Friday, 21 April 2017

Easter Friday

Readings: Acts 4:1-12; Psalm 117; John 21:1-14

The final chapter of John's gospel has been described as a kind of reprise, resumé, or recapitulation of much of the gospels: the call of the disciples, feedings, the eucharist, walking on water, the charcoal fire, a miraculous catch, nets, fishing for men, Simon Peter, Thomas, Nathanael, the sons of Zebedee, two others (as there are often 'other disciples also').

At the same time it is all now told 'from the other side'. It is post-paschal and a bit surreal (the human beings are in the sea and the fish are on the shore). It happens 'as day was breaking', between the time of darkness and the dawning of day. It happens between water and land. We might be reminded too of the sign of Jonah, men being vomited up out of the sea.

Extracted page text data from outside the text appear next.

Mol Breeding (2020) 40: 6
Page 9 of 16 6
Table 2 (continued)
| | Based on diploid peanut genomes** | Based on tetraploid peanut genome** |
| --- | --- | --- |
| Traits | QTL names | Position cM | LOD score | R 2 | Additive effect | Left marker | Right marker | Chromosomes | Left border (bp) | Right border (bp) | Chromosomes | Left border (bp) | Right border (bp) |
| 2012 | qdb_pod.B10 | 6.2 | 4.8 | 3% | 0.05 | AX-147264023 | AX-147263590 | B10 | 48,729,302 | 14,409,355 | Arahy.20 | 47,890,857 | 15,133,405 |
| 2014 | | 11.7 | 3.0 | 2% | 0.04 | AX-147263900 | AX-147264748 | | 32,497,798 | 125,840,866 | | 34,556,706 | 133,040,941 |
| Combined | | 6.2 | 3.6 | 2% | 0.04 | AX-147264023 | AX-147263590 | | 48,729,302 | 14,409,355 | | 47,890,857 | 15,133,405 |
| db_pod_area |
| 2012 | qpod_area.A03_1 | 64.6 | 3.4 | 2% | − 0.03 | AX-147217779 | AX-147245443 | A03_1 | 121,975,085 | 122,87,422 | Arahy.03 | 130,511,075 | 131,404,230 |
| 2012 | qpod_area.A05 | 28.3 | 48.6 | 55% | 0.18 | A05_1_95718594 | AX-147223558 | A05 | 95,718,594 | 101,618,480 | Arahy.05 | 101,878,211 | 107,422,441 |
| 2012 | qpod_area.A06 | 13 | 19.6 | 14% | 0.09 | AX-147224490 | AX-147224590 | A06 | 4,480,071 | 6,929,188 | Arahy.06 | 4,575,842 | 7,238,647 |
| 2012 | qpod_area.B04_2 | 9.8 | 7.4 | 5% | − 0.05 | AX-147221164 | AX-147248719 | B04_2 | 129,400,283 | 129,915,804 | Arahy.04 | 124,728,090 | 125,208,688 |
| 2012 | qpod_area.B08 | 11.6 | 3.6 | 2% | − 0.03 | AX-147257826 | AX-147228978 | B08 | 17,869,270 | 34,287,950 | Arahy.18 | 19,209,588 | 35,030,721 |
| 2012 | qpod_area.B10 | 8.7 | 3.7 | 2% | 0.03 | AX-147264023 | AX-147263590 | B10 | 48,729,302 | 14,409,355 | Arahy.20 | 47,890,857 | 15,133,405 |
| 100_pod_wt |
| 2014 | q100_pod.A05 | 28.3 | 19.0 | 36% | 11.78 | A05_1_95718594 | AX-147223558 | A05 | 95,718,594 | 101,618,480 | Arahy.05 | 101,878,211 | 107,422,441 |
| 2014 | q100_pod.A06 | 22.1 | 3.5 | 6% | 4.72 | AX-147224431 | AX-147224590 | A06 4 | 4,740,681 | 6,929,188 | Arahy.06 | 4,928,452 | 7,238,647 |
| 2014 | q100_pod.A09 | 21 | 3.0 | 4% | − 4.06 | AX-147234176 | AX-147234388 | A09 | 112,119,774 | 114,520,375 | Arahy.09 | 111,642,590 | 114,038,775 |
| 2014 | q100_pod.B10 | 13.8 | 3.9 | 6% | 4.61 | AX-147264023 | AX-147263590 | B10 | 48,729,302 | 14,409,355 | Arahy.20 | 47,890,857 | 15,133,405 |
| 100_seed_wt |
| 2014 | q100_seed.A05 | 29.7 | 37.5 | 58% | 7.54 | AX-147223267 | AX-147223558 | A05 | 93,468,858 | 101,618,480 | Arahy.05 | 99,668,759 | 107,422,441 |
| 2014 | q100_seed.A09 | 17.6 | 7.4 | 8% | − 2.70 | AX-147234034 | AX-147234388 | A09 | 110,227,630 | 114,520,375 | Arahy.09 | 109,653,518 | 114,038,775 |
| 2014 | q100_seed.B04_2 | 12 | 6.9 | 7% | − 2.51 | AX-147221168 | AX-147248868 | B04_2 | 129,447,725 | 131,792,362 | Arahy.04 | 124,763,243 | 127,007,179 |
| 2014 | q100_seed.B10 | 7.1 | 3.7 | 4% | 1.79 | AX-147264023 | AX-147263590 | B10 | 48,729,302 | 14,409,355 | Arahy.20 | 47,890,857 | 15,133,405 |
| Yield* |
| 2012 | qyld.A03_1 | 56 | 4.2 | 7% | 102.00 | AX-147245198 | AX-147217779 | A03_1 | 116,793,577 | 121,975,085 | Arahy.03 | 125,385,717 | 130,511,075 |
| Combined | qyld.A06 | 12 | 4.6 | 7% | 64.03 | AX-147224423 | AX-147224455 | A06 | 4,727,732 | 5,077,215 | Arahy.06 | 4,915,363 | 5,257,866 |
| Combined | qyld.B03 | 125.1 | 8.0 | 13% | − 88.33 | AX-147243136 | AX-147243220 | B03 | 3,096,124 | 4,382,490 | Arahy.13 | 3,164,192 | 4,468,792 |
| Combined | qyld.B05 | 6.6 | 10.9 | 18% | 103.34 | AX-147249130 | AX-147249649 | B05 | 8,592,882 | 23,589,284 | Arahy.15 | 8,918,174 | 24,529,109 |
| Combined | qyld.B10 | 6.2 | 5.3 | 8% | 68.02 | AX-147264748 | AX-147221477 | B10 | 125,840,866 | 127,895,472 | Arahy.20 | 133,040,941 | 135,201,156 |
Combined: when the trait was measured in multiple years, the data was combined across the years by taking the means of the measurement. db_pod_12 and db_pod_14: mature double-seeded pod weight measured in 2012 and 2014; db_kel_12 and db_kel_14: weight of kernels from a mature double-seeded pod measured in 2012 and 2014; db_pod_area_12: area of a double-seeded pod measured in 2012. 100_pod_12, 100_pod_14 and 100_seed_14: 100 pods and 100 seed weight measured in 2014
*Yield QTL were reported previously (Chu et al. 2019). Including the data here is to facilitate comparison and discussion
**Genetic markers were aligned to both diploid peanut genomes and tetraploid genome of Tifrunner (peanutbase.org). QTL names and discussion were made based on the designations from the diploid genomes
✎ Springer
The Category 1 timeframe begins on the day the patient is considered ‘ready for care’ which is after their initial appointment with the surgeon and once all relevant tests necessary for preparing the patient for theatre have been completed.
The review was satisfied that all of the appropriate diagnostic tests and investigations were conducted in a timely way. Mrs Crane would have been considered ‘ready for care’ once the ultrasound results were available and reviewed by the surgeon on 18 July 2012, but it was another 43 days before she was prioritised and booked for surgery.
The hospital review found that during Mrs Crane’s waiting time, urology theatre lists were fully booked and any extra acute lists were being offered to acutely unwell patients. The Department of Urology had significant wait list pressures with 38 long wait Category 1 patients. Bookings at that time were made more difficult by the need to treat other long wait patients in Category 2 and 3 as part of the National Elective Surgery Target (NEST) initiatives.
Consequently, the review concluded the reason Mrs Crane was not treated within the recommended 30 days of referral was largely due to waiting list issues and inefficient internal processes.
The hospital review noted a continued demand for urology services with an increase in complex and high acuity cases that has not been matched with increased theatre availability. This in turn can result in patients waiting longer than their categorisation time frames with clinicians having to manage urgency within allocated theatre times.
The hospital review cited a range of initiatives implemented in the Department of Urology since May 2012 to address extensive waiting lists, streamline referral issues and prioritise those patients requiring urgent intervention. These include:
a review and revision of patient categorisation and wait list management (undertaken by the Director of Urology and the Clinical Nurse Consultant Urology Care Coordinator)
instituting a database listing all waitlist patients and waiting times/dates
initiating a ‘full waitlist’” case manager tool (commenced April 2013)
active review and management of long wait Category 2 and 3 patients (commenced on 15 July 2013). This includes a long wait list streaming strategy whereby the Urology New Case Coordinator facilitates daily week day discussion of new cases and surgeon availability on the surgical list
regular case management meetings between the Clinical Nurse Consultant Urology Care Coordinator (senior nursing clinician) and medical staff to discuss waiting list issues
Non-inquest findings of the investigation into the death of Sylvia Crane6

And of Christ as fish and bread.

The disciples are led to see that Jesus is alive and is present among them. Love leads the way and the beloved disciple is first to speak. Not for the first time John's gospel teaches us that love will be first to realise things - the beloved disciple reached the tomb first, Mary Magdalen was the first to encounter the Risen Lord, now again love leads the way.

Peter acts strangely. There are good reasons for this. The charcoal fire at which someone is preparing breakfast reminds him of the last time he stood at a charcoal fire and denied Jesus. Famously his threefold denial then is undone by a threefold affirmation of his love for Jesus now. He is still a leader in the group, picked out for special attention, overseeing somehow the work of the Church's fishing.

And the Eucharist is the supreme way in which disciples know they are in the presence of the Risen Lord, recognising him in the breaking of bread, allowing themselves to be fed by him, giving in loving service of others as he has given himself completely in loving service of us.